# Problem requirements:
The pictures must be left out, while the rest of the data is copied exactly.

# Data to use:
= = = =
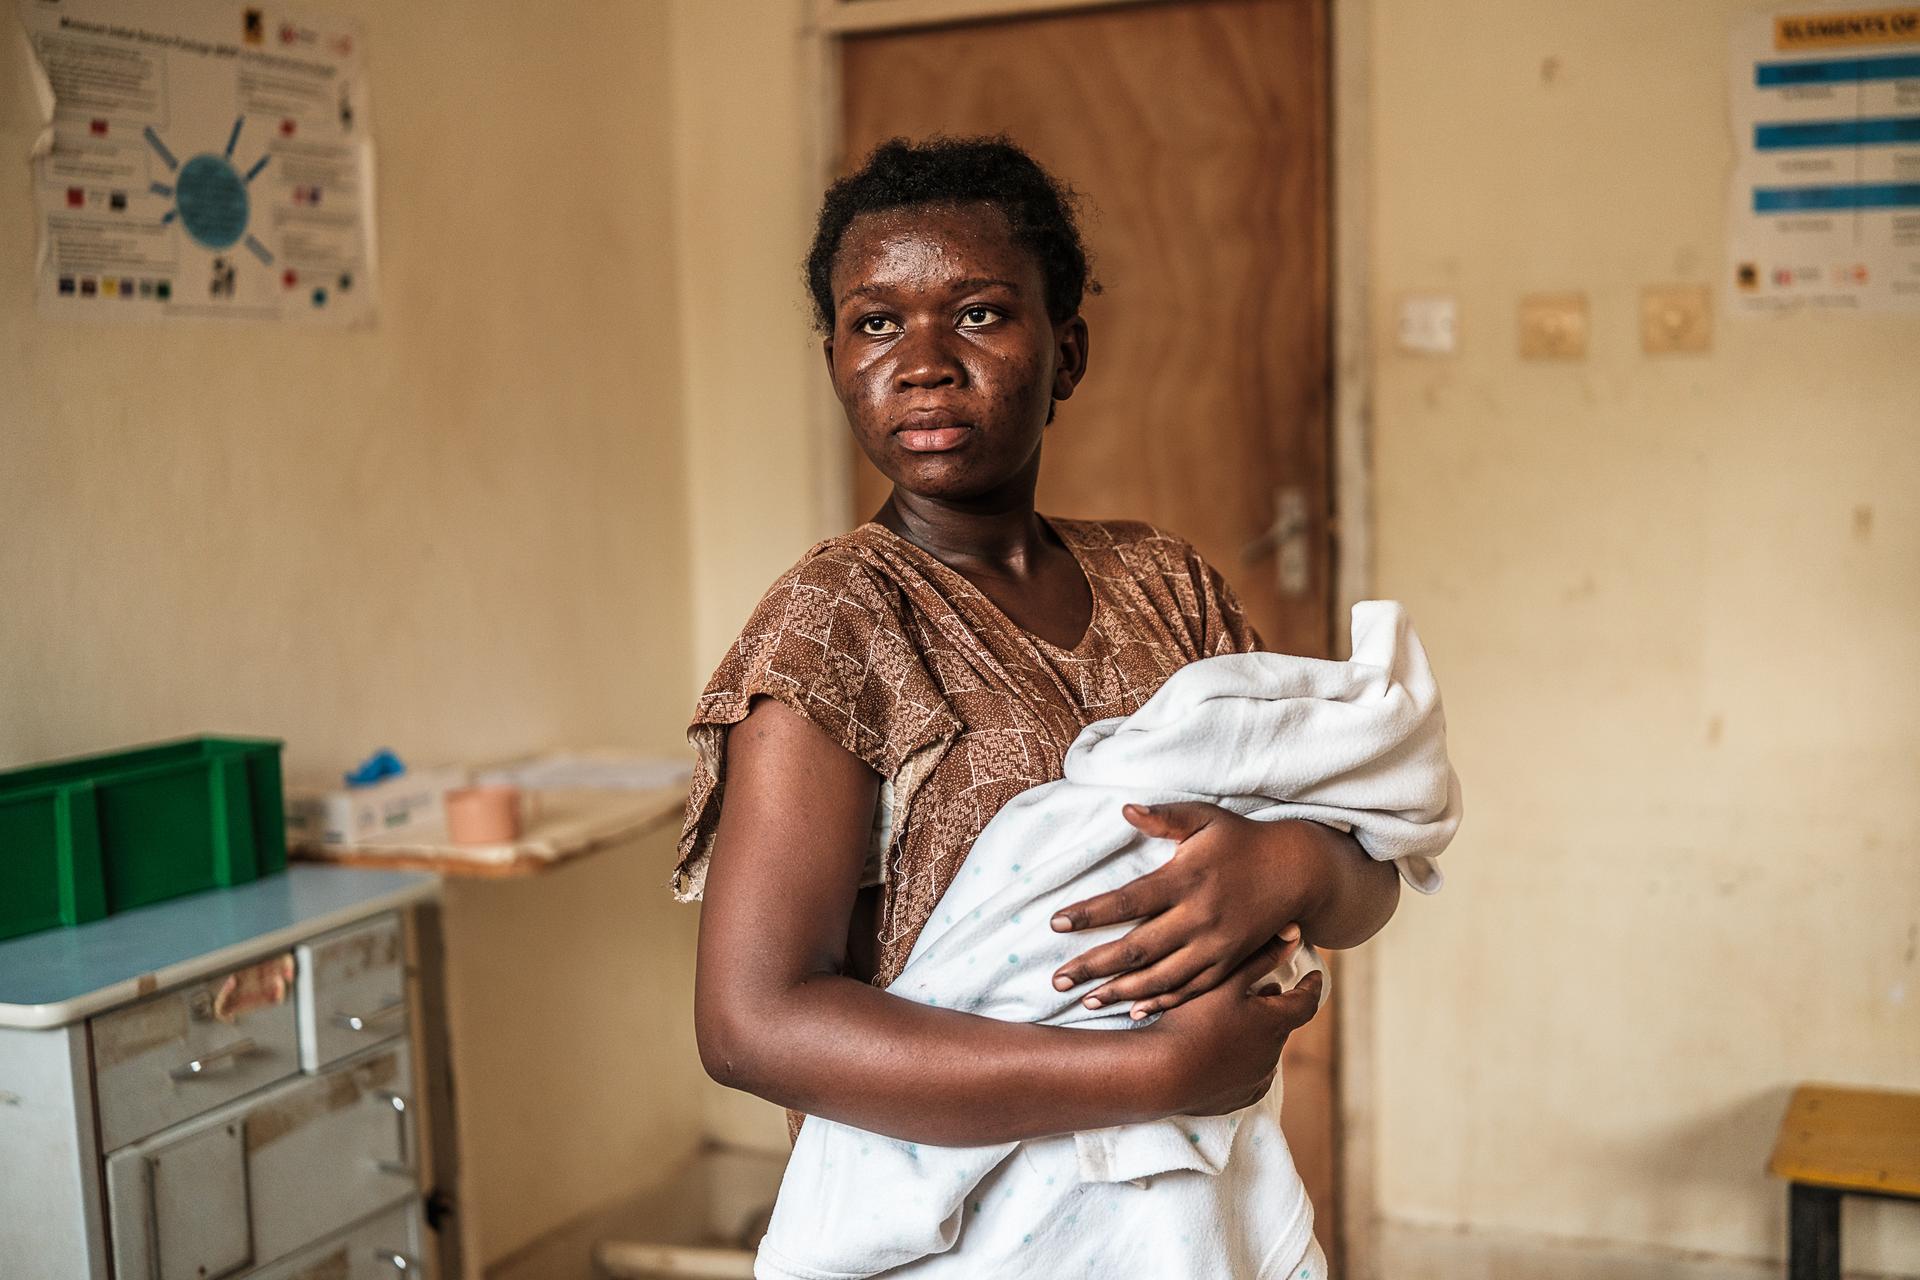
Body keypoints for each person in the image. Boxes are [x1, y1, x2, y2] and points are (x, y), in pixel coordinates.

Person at [670, 135, 1403, 1276]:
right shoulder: (834, 625)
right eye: (875, 323)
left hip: (1182, 1210)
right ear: (833, 361)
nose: (922, 361)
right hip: (964, 1230)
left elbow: (1367, 877)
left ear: (1067, 354)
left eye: (977, 315)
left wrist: (1295, 868)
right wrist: (1154, 1073)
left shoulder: (1168, 584)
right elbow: (751, 1022)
= = = =
# Exercise output:
Body keypoints for each person in the image. Boxes are [x1, y1, x2, y2] and points are (x, y), in pixel coordinates.

Person at [670, 135, 1403, 1276]:
right shoulder: (834, 625)
right eye: (875, 323)
left hip: (1182, 1210)
right ear: (833, 361)
nose: (922, 361)
right hip: (964, 1230)
left elbow: (1367, 877)
left ear: (1067, 354)
left eye: (977, 315)
left wrist: (1295, 868)
right wrist: (1154, 1073)
left shoulder: (1168, 584)
right elbow: (751, 1022)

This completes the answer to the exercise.